**Brano da leggere**.
###

Meta contro l’Antitrust: la battaglia legale che potrebbe cambiare tutto

Meta contro l'Antitrust: la battaglia legale che potrebbe cambiare tutto

Meta contro l'Antitrust: la battaglia legale che potrebbe cambiare tutto

Giada Liguori

Dicembre 24, 2025

Roma, 24 dicembre 2025 – Meta ha deciso di fare ricorso contro la recente decisione dell’Autorità Garante della Concorrenza e del Mercato (AGCM). L’Autorità aveva messo sotto accusa alcune pratiche legate all’uso dei chatbot di intelligenza artificiale sulle Business API di WhatsApp. Un portavoce di Meta ha definito la posizione dell’AGCM “infondata”, sostenendo che non tenga conto della vera natura della piattaforma.

###

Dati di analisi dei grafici

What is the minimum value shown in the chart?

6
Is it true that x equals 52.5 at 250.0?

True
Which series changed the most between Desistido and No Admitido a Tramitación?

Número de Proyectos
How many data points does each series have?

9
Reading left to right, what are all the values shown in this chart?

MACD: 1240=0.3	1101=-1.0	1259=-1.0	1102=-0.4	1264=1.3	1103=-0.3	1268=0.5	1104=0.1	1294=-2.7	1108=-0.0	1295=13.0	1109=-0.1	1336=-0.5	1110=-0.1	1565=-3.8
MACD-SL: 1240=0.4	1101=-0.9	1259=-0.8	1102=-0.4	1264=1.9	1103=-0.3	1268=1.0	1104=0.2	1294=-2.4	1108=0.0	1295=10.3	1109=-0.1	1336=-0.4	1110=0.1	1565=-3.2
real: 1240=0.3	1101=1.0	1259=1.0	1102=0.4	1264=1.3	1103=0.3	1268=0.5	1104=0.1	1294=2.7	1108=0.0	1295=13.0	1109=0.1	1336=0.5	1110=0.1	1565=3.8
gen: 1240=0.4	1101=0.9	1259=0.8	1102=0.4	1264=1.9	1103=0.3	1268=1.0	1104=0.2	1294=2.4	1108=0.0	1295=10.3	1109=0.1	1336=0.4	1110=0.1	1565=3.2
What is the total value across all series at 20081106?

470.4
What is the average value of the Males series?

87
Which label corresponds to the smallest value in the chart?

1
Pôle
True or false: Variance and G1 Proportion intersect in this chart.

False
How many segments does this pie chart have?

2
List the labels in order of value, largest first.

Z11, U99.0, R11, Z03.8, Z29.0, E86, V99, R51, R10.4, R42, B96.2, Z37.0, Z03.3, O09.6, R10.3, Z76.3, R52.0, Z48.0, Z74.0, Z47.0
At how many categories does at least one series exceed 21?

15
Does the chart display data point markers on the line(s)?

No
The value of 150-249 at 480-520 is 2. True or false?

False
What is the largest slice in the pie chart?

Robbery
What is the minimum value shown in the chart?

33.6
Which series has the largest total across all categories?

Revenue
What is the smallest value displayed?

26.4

###

**Cosa si chiede**.
1) Modifica la parte dell'articolo su Meta e l'Antitrust che si apre con le parole contenenti "Dicembre 24, 2025" e si chiude con "natura della piattaforma.": riscrivila mettendo "priva di fondamento" al posto di "infondata".
2) Nell'articolo su Meta e l'Antitrust, elenca le frasi del paragrafo che comincia con "Roma, 24 dicembre 2025".
3) Prosegui l'articolo su Meta e l'Antitrust a partire dal punto in cui si interrompe.

**Soluzioni**.
1)
Dicembre 24, 2025

Roma, 24 dicembre 2025 – Meta ha deciso di fare ricorso contro la recente decisione dell’Autorità Garante della Concorrenza e del Mercato (AGCM). L’Autorità aveva messo sotto accusa alcune pratiche legate all’uso dei chatbot di intelligenza artificiale sulle Business API di WhatsApp. Un portavoce di Meta ha definito la posizione dell’AGCM “priva di fondamento”, sostenendo che non tenga conto della vera natura della piattaforma.

2)
1. Roma, 24 dicembre 2025 – Meta ha deciso di fare ricorso contro la recente decisione dell’Autorità Garante della Concorrenza e del Mercato (AGCM).
2. L’Autorità aveva messo sotto accusa alcune pratiche legate all’uso dei chatbot di intelligenza artificiale sulle Business API di WhatsApp.
3. Un portavoce di Meta ha definito la posizione dell’AGCM “infondata”, sostenendo che non tenga conto della vera natura della piattaforma.

3)
Meta smentisce l’interpretazione dell’AGCM

Tutto è cominciato nelle ultime settimane, quando l’AGCM ha aperto un’inchiesta su Meta Platforms Inc. per presunte limitazioni nell’accesso ai servizi di WhatsApp Business rivolti alle aziende che sviluppano soluzioni di intelligenza artificiale. L’Autorità ha paragonato WhatsApp a un “app store”, ipotizzando che la piattaforma blocchi la concorrenza nel campo dei chatbot.

Meta non ci sta. “L’arrivo di chatbot di intelligenza artificiale sulle nostre Business API ha messo sotto pressione i nostri sistemi, che non erano stati pensati per un uso simile”, ha spiegato il portavoce. In sostanza, WhatsApp non è stato progettato per reggere un traffico così intenso generato da applicazioni automatizzate.

WhatsApp non è un app store, spiega Meta

Secondo Meta, i veri canali attraverso cui le aziende possono entrare sul mercato con soluzioni di IA sono gli app store, i siti web delle società stesse e le partnership di settore. “L’Autorità italiana parte dal presupposto che WhatsApp sia, in qualche modo, un app store di fatto”, ha aggiunto il portavoce, chiarendo che questa visione non rispecchia come funziona davvero la piattaforma.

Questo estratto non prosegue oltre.